Anyway, my prayers and thoughts are with you as you make this tough decision....always love on Niko as much as you can and know that he is your miracle now....I believe strongly you are going to be blessed with another one too :)

Hugs,

Ann

preview image

 

Donna M.
on 5/24/09 12:13 am - Long Beach, CA
Angie,
I think you should talk to your brother about this one.  My guess is if they finally got the placement of their daughter, they too have been through a lot in the past trying to get pregnant or become parents in some way.  If you're that close, he will be able to hear what you're saying about your mixed feelings.  Plan to come out when you're ready.  A new family needs bonding time too, so if you look at it like that, you are giving them that time (although with a family of 12 kids I'd imagine he's got a lot of company!), and when things settle down and they're in a routine you two can get together and really bond over the new baby, and not be fighting for time with each other or your feelings in the so recent past.  I don't know if any of that made any sense, but I guess I'm saying that you need to give yourself time and I'd bet your brother would be ok with that if you let him know thats what is going on.  Good luck and big hugs!
-Donna
Hollywog
on 5/24/09 1:37 am
I would hope as close as you are to your brother that he and his wife would understand if you put off going out for a month or two, until you have had time to heal from what you've just been through.  It's not just a physical healing, as many of us know, but a mental healing too.  This does happen, but it takes time.  I think I would hold off for a month or two (probably not much more than that).  You'll still get to see the baby while she's little...and you'll still have the rest of her life to bond with her.  You need to take care of YOU first, though.

Holly
 January 2008, 
               July 2008
               December 2008  
               July 2009
               September 2010
               July 2011

Mom to Khaled

Lexa321
on 5/24/09 2:18 am - weston, FL
ill give you a quick story...its about loss.. but not of a child...it was my grandfather/


i saw him in 2006...he was getting thin and coughing... i KNEW something was wrong... he did to... i didnt say anything ... neither did he.. 2 years went by... i kept my thoughts to my self.. he kept his cancer to himself... on christmas... he called to tell me that it would be his last x-mas .. he knew he was going to die shortly... i kept putting off going to see him for my own selfish reasons... mostly because i was scared to see the strongest man i ever knew... weak, thin, in bed... he told me that before he died ( in 2006) he wanted a great grand baby... i told him he was nuts... well.. fast forward to march 08... he was very ill... wouldnt get out of bed, started to get apnea... cough up blood... still being selfish i refused to see him.. i called him march 19th and told him he was going to be a great gramps but not to tell anyone... he died march 20th... i never did make that trip to see him... last time i saw him.. he was in his grave... i HATED my self and still do for not making that trip... i wish i could rewind and make 75 trips...

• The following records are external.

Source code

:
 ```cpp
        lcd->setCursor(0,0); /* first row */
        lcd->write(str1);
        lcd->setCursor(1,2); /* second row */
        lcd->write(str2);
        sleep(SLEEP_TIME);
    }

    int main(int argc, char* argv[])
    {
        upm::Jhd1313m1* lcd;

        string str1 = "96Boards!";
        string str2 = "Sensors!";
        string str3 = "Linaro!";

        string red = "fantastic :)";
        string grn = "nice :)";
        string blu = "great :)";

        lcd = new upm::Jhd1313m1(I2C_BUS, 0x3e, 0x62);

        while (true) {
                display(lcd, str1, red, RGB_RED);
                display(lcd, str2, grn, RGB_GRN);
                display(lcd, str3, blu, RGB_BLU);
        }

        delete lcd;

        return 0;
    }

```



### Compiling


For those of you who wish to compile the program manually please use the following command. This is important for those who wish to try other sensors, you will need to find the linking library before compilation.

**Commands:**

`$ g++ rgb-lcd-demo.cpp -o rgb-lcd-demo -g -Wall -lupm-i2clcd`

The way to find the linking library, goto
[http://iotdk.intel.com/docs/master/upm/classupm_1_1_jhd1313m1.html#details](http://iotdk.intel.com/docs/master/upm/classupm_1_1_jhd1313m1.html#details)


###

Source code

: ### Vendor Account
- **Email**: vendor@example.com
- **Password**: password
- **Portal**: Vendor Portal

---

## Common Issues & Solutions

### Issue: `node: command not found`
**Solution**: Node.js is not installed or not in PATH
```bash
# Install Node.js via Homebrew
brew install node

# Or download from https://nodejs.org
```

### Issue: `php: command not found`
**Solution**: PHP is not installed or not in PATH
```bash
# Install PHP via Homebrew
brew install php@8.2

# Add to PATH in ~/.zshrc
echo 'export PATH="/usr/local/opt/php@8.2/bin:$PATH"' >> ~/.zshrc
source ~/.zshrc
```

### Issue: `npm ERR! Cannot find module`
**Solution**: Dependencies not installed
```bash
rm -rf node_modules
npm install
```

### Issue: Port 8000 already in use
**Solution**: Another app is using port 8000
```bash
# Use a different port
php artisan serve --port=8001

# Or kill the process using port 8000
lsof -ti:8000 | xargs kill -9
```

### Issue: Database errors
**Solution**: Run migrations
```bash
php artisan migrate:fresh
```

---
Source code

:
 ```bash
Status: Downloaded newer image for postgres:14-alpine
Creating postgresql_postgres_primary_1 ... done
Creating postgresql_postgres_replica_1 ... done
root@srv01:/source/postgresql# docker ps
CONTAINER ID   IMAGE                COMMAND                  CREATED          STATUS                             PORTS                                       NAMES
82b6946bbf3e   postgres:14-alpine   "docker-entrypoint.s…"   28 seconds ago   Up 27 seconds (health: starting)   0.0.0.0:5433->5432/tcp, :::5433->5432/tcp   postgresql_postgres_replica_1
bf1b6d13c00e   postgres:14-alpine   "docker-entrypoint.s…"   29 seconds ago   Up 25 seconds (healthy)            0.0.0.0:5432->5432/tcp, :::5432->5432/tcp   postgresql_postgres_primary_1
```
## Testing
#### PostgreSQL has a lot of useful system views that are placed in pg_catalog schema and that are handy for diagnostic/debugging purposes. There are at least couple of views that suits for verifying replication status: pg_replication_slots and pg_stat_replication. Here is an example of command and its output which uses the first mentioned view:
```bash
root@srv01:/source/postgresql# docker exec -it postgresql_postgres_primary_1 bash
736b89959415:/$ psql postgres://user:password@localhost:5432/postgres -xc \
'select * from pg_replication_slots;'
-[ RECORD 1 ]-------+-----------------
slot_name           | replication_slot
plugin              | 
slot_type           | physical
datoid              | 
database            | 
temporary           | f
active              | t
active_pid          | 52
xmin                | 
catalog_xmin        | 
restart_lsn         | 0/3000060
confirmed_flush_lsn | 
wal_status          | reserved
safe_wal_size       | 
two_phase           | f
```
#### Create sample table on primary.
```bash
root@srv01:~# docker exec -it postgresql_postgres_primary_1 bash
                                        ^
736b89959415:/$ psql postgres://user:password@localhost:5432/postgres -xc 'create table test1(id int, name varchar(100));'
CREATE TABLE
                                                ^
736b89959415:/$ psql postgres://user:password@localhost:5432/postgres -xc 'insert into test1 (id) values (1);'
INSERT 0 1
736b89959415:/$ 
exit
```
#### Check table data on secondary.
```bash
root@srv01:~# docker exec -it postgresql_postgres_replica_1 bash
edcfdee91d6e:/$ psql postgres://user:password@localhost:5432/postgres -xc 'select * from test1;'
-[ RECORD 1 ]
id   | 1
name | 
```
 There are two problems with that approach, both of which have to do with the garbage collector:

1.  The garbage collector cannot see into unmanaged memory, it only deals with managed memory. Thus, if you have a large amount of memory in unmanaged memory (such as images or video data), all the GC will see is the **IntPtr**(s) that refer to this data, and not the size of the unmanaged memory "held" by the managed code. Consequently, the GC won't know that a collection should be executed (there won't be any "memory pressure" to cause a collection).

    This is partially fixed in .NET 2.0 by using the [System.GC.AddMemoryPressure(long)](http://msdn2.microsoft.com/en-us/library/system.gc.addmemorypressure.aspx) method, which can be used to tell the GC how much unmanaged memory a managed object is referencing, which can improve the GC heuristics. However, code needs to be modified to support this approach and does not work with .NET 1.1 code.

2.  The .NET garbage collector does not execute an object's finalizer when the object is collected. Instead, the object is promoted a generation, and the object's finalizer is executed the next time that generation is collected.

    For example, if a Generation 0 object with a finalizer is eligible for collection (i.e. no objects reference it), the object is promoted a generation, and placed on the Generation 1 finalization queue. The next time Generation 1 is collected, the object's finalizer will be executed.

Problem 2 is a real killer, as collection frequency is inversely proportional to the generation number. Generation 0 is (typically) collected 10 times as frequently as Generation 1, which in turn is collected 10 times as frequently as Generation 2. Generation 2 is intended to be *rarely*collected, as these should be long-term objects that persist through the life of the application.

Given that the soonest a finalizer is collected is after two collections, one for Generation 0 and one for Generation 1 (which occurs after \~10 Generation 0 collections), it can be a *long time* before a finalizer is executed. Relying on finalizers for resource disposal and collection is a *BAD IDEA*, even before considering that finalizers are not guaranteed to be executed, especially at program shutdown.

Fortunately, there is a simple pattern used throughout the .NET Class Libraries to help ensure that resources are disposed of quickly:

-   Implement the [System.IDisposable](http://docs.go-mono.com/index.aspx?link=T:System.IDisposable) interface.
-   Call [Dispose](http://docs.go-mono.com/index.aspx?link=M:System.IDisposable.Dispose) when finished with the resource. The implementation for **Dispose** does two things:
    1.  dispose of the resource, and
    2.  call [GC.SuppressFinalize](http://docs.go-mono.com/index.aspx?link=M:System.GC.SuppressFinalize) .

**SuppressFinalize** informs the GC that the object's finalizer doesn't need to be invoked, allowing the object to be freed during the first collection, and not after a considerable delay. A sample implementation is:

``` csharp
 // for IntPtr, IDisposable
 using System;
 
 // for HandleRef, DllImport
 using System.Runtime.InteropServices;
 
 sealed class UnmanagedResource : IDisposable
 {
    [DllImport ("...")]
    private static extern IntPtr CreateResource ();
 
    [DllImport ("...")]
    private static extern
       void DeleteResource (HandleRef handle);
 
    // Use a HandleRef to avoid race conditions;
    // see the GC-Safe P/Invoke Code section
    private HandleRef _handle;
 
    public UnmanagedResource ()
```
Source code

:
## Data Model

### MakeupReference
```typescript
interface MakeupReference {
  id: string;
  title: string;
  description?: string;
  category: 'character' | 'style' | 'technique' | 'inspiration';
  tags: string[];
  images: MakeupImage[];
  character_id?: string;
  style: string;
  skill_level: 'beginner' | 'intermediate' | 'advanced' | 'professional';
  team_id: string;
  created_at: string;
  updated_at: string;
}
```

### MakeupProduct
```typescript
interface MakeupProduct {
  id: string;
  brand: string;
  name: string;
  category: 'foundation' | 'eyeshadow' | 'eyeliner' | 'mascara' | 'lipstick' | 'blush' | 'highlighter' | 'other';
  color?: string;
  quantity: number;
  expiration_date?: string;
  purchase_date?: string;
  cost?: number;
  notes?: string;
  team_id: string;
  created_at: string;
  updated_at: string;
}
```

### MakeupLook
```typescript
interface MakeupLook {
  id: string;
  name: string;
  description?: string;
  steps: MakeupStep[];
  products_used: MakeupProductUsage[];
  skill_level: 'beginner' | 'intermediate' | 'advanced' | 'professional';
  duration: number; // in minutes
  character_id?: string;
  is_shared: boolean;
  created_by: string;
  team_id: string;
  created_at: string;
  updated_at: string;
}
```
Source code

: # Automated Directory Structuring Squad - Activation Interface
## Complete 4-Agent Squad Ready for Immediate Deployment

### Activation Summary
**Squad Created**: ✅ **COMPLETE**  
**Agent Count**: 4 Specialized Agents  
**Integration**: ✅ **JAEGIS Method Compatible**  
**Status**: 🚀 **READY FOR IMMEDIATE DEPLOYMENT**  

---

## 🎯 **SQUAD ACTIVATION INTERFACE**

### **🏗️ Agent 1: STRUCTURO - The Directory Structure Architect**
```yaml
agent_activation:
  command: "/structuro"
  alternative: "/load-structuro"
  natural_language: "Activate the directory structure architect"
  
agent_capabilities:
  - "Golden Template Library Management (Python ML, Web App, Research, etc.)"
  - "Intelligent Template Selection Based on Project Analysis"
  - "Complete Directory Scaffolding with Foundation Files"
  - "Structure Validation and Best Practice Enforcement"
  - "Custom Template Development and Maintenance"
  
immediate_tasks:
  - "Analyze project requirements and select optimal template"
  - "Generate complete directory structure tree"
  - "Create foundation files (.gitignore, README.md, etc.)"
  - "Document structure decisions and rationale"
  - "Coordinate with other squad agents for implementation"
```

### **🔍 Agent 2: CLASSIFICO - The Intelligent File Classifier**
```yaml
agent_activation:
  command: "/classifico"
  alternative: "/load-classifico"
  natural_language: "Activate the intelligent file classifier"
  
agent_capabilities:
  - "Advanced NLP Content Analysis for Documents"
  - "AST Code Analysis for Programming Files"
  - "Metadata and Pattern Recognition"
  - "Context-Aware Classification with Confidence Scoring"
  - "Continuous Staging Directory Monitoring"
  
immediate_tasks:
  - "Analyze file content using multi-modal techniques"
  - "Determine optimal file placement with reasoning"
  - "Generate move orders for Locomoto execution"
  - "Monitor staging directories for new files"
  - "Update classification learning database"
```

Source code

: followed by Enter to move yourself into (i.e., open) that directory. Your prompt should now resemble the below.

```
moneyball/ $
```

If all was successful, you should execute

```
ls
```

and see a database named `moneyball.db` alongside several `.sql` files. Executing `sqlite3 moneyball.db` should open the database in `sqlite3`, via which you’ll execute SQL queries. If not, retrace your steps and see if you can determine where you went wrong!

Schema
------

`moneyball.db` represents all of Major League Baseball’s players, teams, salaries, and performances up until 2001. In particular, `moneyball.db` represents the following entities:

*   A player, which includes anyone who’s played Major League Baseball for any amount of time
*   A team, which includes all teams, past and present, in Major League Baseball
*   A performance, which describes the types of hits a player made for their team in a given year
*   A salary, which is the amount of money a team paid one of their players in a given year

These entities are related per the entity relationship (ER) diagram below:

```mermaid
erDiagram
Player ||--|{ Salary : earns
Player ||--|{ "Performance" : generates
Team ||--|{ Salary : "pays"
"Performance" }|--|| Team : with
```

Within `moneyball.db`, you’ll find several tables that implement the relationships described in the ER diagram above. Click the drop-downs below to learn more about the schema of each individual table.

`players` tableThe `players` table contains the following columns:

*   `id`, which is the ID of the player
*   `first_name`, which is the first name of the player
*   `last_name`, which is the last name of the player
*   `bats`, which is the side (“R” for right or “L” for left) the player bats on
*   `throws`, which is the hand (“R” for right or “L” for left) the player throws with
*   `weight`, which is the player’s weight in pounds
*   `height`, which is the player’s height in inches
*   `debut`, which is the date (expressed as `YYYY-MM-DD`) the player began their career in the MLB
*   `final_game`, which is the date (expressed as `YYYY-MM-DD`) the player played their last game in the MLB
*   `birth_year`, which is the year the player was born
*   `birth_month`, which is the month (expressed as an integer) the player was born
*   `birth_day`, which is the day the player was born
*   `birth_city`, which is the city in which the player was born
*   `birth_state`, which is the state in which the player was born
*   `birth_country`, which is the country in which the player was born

my point is.... you may never be ready... but dont do what i did...
SophiesMommy
on 5/24/09 8:29 am - Logan, UT
Lex, that's a beautiful story with a wonderful lesson.  You made me cry.  I can't believe you and I found out on the same day that we were pregnant.  How weird.  I'm so glad you told him before he passed.  And I am sure he understands why you didn't come, if you don't mind me saying.